• Susan Houser

News of the Week 06-07-15

The Cache Humane Society is located in the Cache Valley, an area of northern Utah and southeast Idaho that has over 100,000 residents. The shelter’s website states that it is open admission and is the only shelter serving Cache Valley. In 2014 Cache Humane Society became one of 50 (now 52) participants in the No Kill Utah program (NKUT). NKUT was launched by Best Friends in 2014. The shelter reports that it has been at a live release rate of over 90% in each of the last three months and is over 90% for the year so far. Director Roland Bringhurst says he has been pursuing the No Kill goal since he took over two years ago. The problem area has been cats, and the shelter has started TNR and barn cat programs to bring up their live release rate.


There were several more stories this week about new animal shelter buildings. This really seems to be a trend. Some of the venues for new shelters are Broward County, Florida; the Animal Shelter of the Wood River Valley (which says it is the first No Kill shelter in Idaho); The Tree House Humane Society in Chicago (their planned facility sounds wonderful); Denton, Texas (their new shelter helped them hit a 90% live release rate); Aiken County, South Carolina (they are now able to keep the animals healthy); Johnson City, Tennessee (their new shelter is more than four times bigger than the old one and has a donated electronic sign that will feature adoptable animals); and Haywood County, North Carolina (they had an 80% live release rate last year and hope to do even better).


Maddie’s Pet Adoption Days on May 30 and 31 were an enormous success, with almost 5300 dogs and cats adopted from over 100 locations by 89 participating organizations. Maddie’s reports that in many locations people were lined up before the doors opened.


The Sacramento County animal shelter has opened up a catfe.


It’s official – the town of Calistoga, California, has formalized a deal for animal sheltering services from the Petaluma Animal Services Foundation (PASF), which runs the No Kill shelter in Petaluma. Dubuque County, Iowa, has also approved its proposed deal with Whispurring Hope Rescue to take over most animal control duties in the county and adopt out animals.
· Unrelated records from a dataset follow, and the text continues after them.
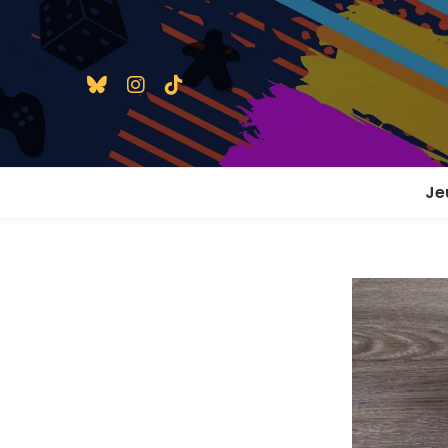
Je
1 j
2 j
2 j
En
En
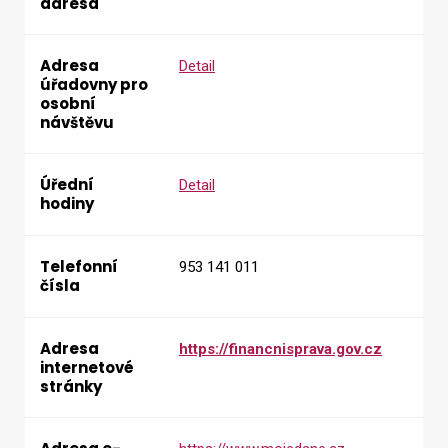
adresa
Adresa
Detail
úřadovny pro
osobní
návštěvu
Úřední
Detail
hodiny
Telefonní
953 141 011
čísla
Adresa
https://financnisprava.gov.cz
internetové
stránky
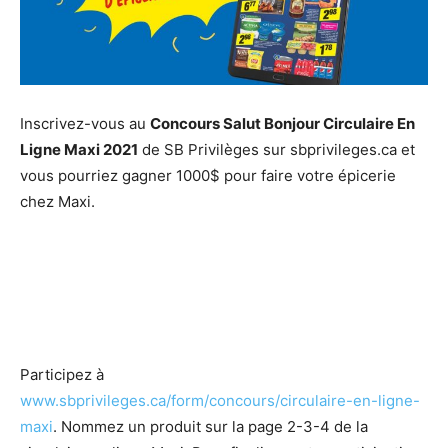
Inscrivez-vous au
Concours Salut Bonjour Circulaire En
Ligne Maxi 2021
de SB Privilèges sur sbprivileges.ca et
vous pourriez gagner 1000$ pour faire votre épicerie
chez Maxi.
Participez à
www.sbprivileges.ca/form/concours/circulaire-en-ligne-
maxi
. Nommez un produit sur la page 2-3-4 de la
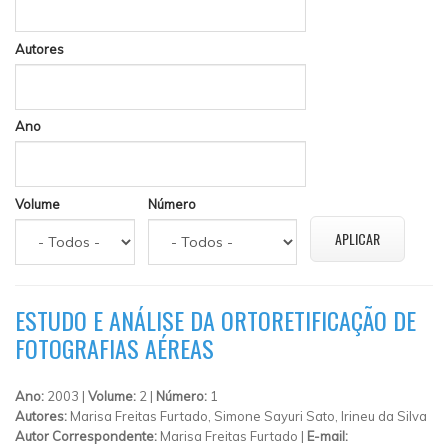
Autores
Ano
Volume
Número
ESTUDO E ANÁLISE DA ORTORETIFICAÇÃO DE
FOTOGRAFIAS AÉREAS
Ano:
2003 |
Volume:
2 |
Número:
1
Autores:
Marisa Freitas Furtado, Simone Sayuri Sato, Irineu da Silva
Autor Correspondente:
Marisa Freitas Furtado |
E-mail:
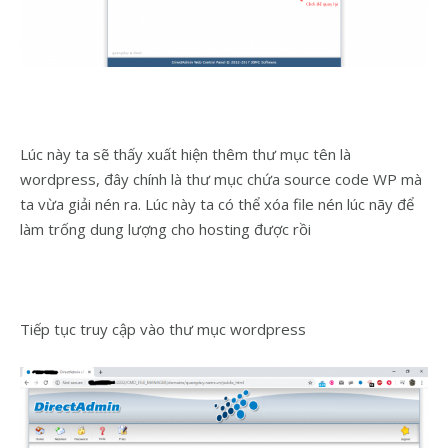
Lúc này ta sẽ thấy xuất hiện thêm thư mục tên là
wordpress, đây chính là thư mục chứa source code WP mà
ta vừa giải nén ra. Lúc này ta có thể xóa file nén lúc nãy để
làm trống dung lượng cho hosting được rồi
Tiếp tục truy cập vào thư mục wordpress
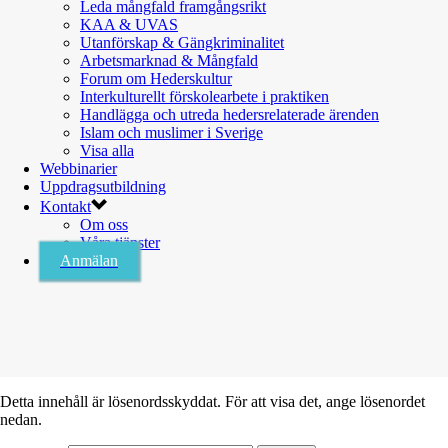
Leda mångfald framgångsrikt
KAA & UVAS
Utanförskap & Gängkriminalitet
Arbetsmarknad & Mångfald
Forum om Hederskultur
Interkulturellt förskolearbete i praktiken
Handlägga och utreda hedersrelaterade ärenden
Islam och muslimer i Sverige
Visa alla
Webbinarier
Uppdragsutbildning
Kontakt
Om oss
Våra tjänster
Anmälan
Detta innehåll är lösenordsskyddat. För att visa det, ange lösenordet
nedan.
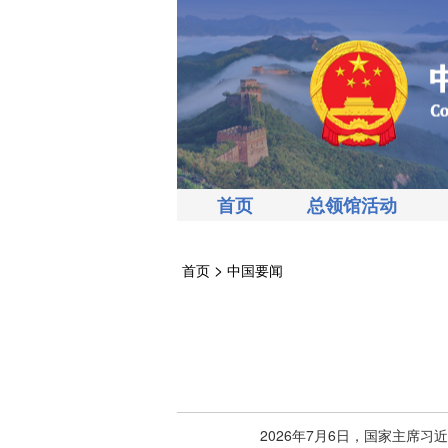
首页
总领馆活动
>
首页
中国要闻
2026年7月6日，国家主席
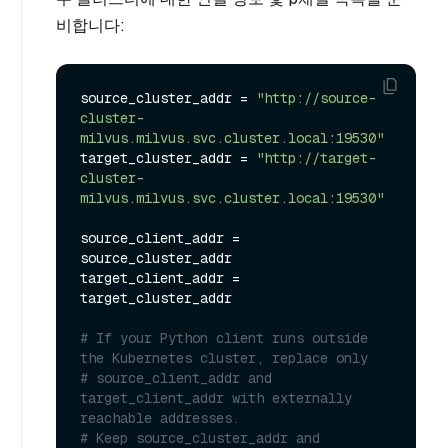
비합니다:
source_cluster_addr = 
"http://source-
cluster-
milvus.milvus.svc.cluster.local:19530"
target_cluster_addr = 
"http://target-
cluster-
milvus.milvus.svc.cluster.local:19530"
source_client_addr = 
source_cluster_addr

target_client_addr = 
target_cluster_addr

# If your Python client runs outside 
the Kubernetes cluster, replace only
# source_client_addr and 
target_client_addr with externally 
reachable addresses.
# Keep source_cluster_addr and 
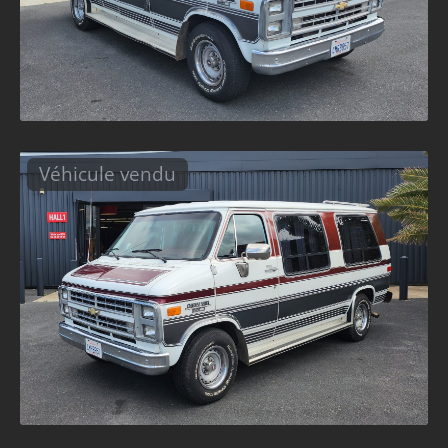
Véhicule vendu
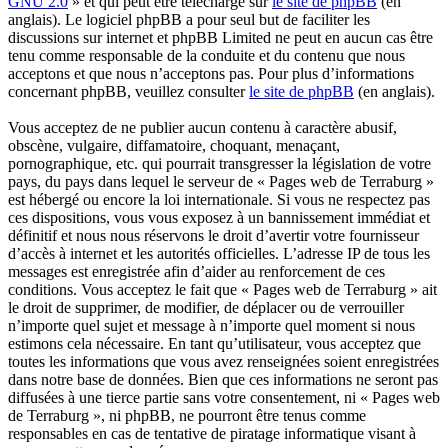
GNU 2.0
» et qui peut être téléchargé sur
le site de phpBB
(en
anglais). Le logiciel phpBB a pour seul but de faciliter les
discussions sur internet et phpBB Limited ne peut en aucun cas être
tenu comme responsable de la conduite et du contenu que nous
acceptons et que nous n’acceptons pas. Pour plus d’informations
concernant phpBB, veuillez consulter
le site de phpBB
(en anglais).
Vous acceptez de ne publier aucun contenu à caractère abusif,
obscène, vulgaire, diffamatoire, choquant, menaçant,
pornographique, etc. qui pourrait transgresser la législation de votre
pays, du pays dans lequel le serveur de « Pages web de Terraburg »
est hébergé ou encore la loi internationale. Si vous ne respectez pas
ces dispositions, vous vous exposez à un bannissement immédiat et
définitif et nous nous réservons le droit d’avertir votre fournisseur
d’accès à internet et les autorités officielles. L’adresse IP de tous les
messages est enregistrée afin d’aider au renforcement de ces
conditions. Vous acceptez le fait que « Pages web de Terraburg » ait
le droit de supprimer, de modifier, de déplacer ou de verrouiller
n’importe quel sujet et message à n’importe quel moment si nous
estimons cela nécessaire. En tant qu’utilisateur, vous acceptez que
toutes les informations que vous avez renseignées soient enregistrées
dans notre base de données. Bien que ces informations ne seront pas
diffusées à une tierce partie sans votre consentement, ni « Pages web
de Terraburg », ni phpBB, ne pourront être tenus comme
responsables en cas de tentative de piratage informatique visant à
Oftentimes companion animals who are used in research are not given much thought because the public never knows about them.  A new law was passed in Nevada that protects animals that survive the laboratory in good enough condition to be rehabbed and adopted out. Before the law was passed, such animals were often killed when their usefulness to the laboratory ended. The Nevada Humane Society will be taking in the animals and rehabbing them and finding them homes. NHS director Kevin Ryan says 96% of them are Beagles.


The Animal Foundation, a non-profit, recently won the contract to continue running the shelter for Clark County, Nevada, over a strong competing bid made by No Kill Las Vegas (NKLV). The Animal Foundation has now put forward their plan to go No Kill. The bad news is that it’s a five-year plan. The good news is that they are going to be working on a TNR program with Best Friends. NKLV leader Bryce Henderson said that the plan is a giant step in the right direction. NKLV has 1600 members and their ability to put forward a credible bid for such a large contact (the shelter took in about 34,000 dogs and cats in 2014) was impressive.


San Antonio Pets Alive! has taken in 700 animals since April, an unusually high volume due to the recent flooding in Texas. SAPA adopted out 6,000 pets last year.